*** MATERIALS PROVIDED Section Begins ***
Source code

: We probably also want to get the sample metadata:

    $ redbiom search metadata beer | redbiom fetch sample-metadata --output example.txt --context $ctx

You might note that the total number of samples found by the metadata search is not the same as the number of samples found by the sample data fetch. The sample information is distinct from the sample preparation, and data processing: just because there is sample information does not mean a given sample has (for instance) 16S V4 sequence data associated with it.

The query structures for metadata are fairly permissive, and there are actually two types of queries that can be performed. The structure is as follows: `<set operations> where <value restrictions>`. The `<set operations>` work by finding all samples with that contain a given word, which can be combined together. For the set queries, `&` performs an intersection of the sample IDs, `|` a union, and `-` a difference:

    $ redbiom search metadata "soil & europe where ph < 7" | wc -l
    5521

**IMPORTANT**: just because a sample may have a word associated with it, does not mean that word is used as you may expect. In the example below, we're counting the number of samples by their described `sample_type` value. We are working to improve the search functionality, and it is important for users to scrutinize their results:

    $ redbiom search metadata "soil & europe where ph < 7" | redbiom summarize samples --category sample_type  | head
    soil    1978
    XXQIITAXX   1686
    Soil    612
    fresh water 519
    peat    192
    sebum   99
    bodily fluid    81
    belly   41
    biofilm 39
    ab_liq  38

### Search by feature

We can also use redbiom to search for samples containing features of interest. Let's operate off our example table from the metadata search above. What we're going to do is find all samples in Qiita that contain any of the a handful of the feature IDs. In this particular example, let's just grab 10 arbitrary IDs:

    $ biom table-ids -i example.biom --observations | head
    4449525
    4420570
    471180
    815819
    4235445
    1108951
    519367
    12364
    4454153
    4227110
*** MATERIALS PROVIDED Section Ends ***
*** MATERIALS PROVIDED Section Begins ***
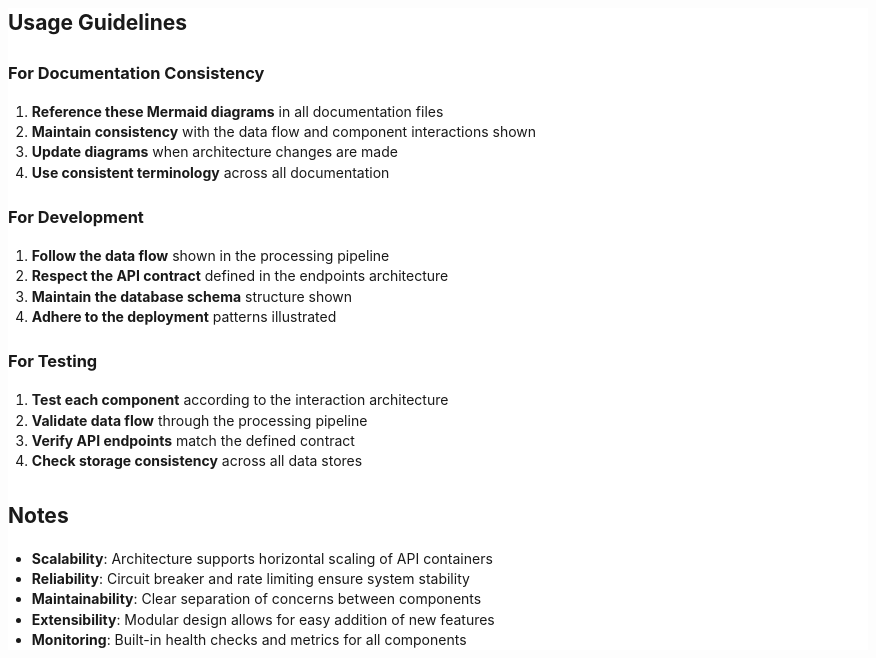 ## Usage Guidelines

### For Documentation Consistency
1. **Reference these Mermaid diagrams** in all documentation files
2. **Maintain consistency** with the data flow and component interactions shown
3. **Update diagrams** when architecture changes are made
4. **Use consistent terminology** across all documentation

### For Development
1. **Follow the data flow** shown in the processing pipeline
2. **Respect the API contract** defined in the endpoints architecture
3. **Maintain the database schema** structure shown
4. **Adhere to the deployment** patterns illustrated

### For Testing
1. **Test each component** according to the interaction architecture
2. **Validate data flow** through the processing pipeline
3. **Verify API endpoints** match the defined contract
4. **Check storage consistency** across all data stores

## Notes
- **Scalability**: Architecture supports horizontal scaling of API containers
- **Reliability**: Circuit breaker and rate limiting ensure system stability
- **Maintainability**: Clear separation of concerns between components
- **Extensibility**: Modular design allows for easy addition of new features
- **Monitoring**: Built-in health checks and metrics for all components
*** MATERIALS PROVIDED Section Ends ***
*** MATERIALS PROVIDED Section Begins ***
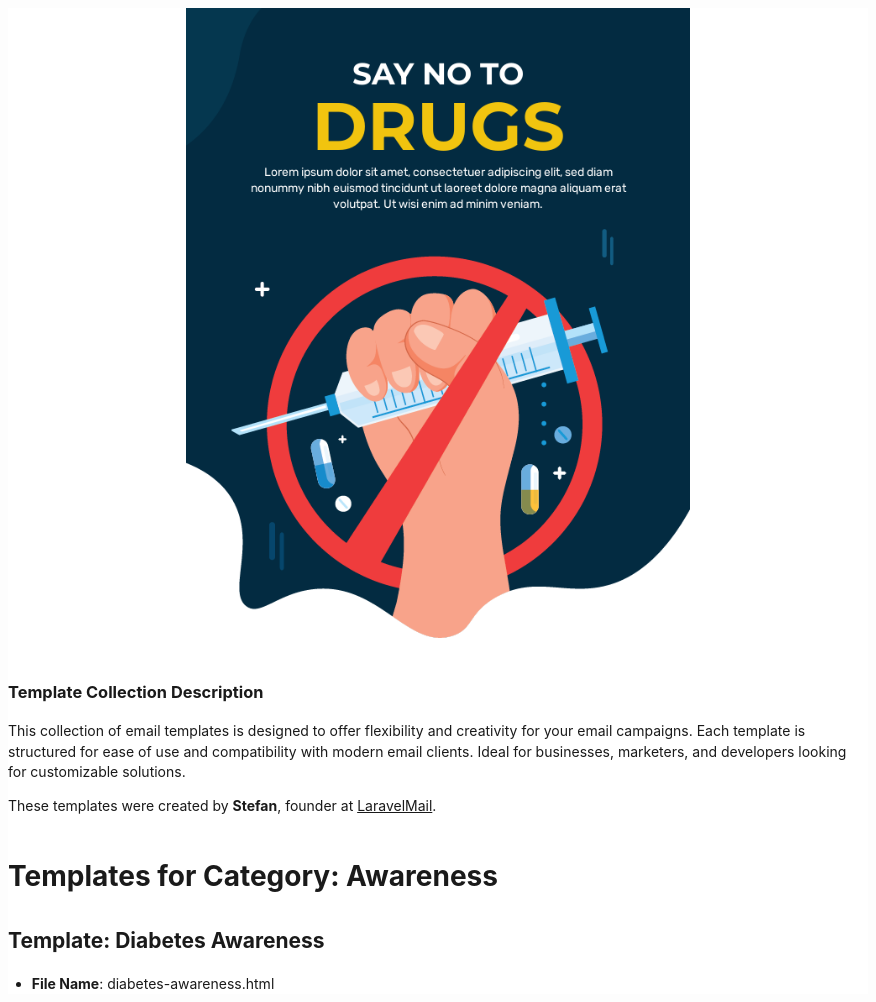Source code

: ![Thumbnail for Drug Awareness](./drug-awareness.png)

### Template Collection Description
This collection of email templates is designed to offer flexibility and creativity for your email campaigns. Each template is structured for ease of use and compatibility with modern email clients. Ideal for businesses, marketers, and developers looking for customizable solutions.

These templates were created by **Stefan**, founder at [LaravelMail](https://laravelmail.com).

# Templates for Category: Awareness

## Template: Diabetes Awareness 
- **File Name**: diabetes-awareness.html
*** MATERIALS PROVIDED Section Ends ***
_TASK PROMPT:_ Write out exactly the lines that fall from the line with "4. **Check storage" to the line with "- **Monitoring**: Built-in" in the records above, keeping both ends.

_REPLY TO THE TASK:_
4. **Check storage consistency** across all data stores

## Notes
- **Scalability**: Architecture supports horizontal scaling of API containers
- **Reliability**: Circuit breaker and rate limiting ensure system stability
- **Maintainability**: Clear separation of concerns between components
- **Extensibility**: Modular design allows for easy addition of new features
- **Monitoring**: Built-in health checks and metrics for all components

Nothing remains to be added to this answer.